PONTARLIER, France—It’s the drink that, more than any lover, drove a generation of artists, from Van Gogh to Oscar Wilde and Verlaine, to distraction.
Absinthe was their muse, their creative rocket fuel, but the fabled “fee verte” (green fairy), which they venerated in painting and prose, was also their ruin. That was the theory, at least, when France banned the green-tinted liquor during World War I, claiming it drove drinkers insane.
A century later, absinthe’s reputation has been rehabilitated, and drinkers are once again coming under its seductive spell.
“We are progressing slowly, but we are progressing,” said François Guy, an absinthe distiller whose output has increased exponentially over the past decade, shooting up from 7,200 liters (7,600 quarts) in 2001 to 30,000 liters (31,700 quarts) last year.
Since France lifted the ban on selling and drinking absinthe in 1988, Guy has been hard at work to help the spirit shed its dark—and, as it turns out, inaccurate—image.

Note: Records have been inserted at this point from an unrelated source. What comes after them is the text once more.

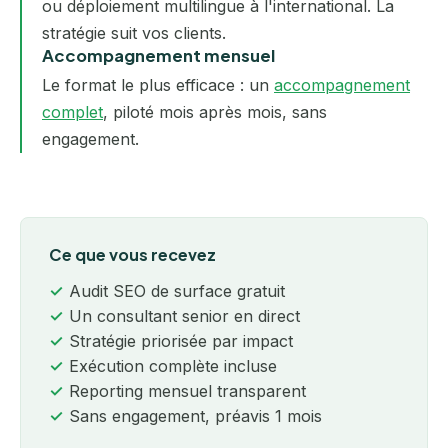
ou déploiement multilingue à l'international. La
stratégie suit vos clients.
Accompagnement mensuel
Le format le plus efficace : un
accompagnement
complet
, piloté mois après mois, sans
engagement.
Ce que vous recevez
Audit SEO de surface gratuit
Un consultant senior en direct
Stratégie priorisée par impact
Exécution complète incluse
Reporting mensuel transparent
Sans engagement, préavis 1 mois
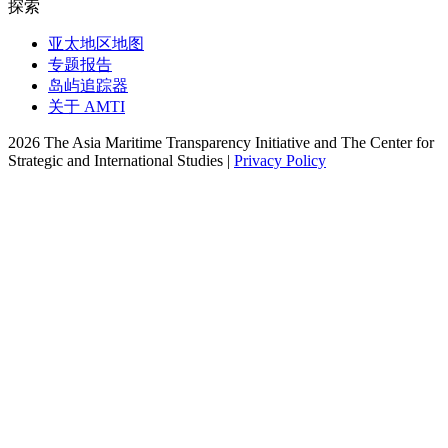
探索
亚太地区地图
专题报告
岛屿追踪器
关于 AMTI
2026 The Asia Maritime Transparency Initiative and The Center for
Strategic and International Studies |
Privacy Policy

“Absinthe remains the forbidden drink that drives people crazy—there will always be that mysterious aura around it,” said Fabrice Herard, organizer of the Absinthiades events that showcase the liquor in Pontarlier, its historical French home near the border with Switzerland.
Switzerland is where the drink, which is made from artemisia absinthium, commonly known as wormwood, and anise, originated in the 18th century.

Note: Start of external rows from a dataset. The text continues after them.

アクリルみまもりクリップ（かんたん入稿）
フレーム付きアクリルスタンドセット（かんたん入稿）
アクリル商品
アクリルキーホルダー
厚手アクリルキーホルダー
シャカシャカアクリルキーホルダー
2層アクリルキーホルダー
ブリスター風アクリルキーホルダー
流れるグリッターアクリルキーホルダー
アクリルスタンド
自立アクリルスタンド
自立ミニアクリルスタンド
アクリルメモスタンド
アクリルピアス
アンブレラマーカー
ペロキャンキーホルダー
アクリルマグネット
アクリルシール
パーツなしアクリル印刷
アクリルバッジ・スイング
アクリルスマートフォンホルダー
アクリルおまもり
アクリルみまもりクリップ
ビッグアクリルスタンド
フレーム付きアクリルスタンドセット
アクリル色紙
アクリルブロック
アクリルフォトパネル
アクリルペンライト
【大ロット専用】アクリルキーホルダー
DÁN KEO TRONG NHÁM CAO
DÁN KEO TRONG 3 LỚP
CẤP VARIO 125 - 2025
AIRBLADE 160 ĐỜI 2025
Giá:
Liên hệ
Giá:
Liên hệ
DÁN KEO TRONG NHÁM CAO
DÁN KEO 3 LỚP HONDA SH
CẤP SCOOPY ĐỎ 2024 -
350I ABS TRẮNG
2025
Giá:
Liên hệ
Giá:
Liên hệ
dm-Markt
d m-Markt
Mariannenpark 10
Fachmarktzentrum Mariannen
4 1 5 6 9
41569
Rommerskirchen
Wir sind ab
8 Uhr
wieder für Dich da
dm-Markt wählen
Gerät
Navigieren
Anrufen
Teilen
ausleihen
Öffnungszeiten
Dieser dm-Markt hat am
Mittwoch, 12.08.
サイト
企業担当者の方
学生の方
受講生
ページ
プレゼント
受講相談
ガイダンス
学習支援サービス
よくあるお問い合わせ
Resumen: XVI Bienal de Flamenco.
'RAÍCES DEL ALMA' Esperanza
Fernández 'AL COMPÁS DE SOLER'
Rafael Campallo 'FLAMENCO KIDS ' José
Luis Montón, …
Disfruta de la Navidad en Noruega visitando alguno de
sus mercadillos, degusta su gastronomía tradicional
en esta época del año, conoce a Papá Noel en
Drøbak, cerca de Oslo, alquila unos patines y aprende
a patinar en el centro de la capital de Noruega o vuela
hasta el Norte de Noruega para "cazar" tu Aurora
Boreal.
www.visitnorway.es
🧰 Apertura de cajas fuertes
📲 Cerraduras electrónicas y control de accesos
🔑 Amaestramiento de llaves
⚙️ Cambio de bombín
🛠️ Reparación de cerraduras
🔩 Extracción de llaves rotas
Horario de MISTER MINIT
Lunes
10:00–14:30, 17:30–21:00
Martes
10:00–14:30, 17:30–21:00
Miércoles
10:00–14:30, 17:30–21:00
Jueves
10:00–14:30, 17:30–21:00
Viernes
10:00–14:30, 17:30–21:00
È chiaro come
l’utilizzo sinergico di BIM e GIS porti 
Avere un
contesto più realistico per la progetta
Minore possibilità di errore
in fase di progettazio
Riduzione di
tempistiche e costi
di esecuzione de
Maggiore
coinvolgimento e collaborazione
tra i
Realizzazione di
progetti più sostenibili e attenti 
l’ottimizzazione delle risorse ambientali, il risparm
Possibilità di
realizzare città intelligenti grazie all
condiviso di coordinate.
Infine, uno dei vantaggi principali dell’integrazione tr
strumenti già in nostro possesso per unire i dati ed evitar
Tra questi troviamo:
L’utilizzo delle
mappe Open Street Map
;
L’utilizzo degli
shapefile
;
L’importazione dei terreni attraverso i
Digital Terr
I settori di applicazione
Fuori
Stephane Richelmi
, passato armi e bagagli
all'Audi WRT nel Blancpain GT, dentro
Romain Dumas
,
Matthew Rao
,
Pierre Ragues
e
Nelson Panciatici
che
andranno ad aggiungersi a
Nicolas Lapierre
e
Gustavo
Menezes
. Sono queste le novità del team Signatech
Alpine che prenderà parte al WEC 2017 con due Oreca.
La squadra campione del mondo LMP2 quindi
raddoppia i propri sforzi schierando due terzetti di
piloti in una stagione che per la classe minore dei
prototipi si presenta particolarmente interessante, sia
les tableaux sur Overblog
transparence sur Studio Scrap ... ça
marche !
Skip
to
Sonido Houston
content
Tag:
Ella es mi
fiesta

But it was in late 19th-century Belle Epoque Paris that absinthe had its heyday, becoming the favorite refreshment of Vincent Van Gogh and Henri de Toulouse-Lautrec, and a string of scribes, including poets Charles Baudelaire and Paul Verlaine.
The ravaging mental effects it had on many addicted drinkers—described in detail in French writer Emile Zola’s “L’Assommoir”—led France to prohibit the alcohol in 1915.
Link to insanity
Authorities explained the prohibition with evidence linking the thujone chemical in absinthe to the insanity suffered by many of its consumers, who gained notoriety for being the most hopeless and unruly of alcoholics.
In pinning the mind-blowing effects of absinthe on thujone, however, they breezily discounted the potency of its 45 to 72 alcohol degree content.
“Absinthe drove people crazy because they drank too much of it, at too high alcohol strengths,” said Guy, whose eponymous family distillery was found in Pontarlier by his grandfather in 1890.
It took over 70 years for the authorities to review their verdict on absinthe. When they eventually lifted the prohibition in 1988, they set out several conditions.
The drink could not be called absinthe. It had to be marketed as “a spirit made from extracts of the absinthe plant.” And its thujone level could not exceed 35 milligrams per liter.
The first products matching those specifications began appearing in France in 1999. Use of the absinthe name was eventually authorized in 2011.
France now has around 15 distilleries producing 800,000 liters of the green spirit each year, according to the French Federation of Spirits Makers.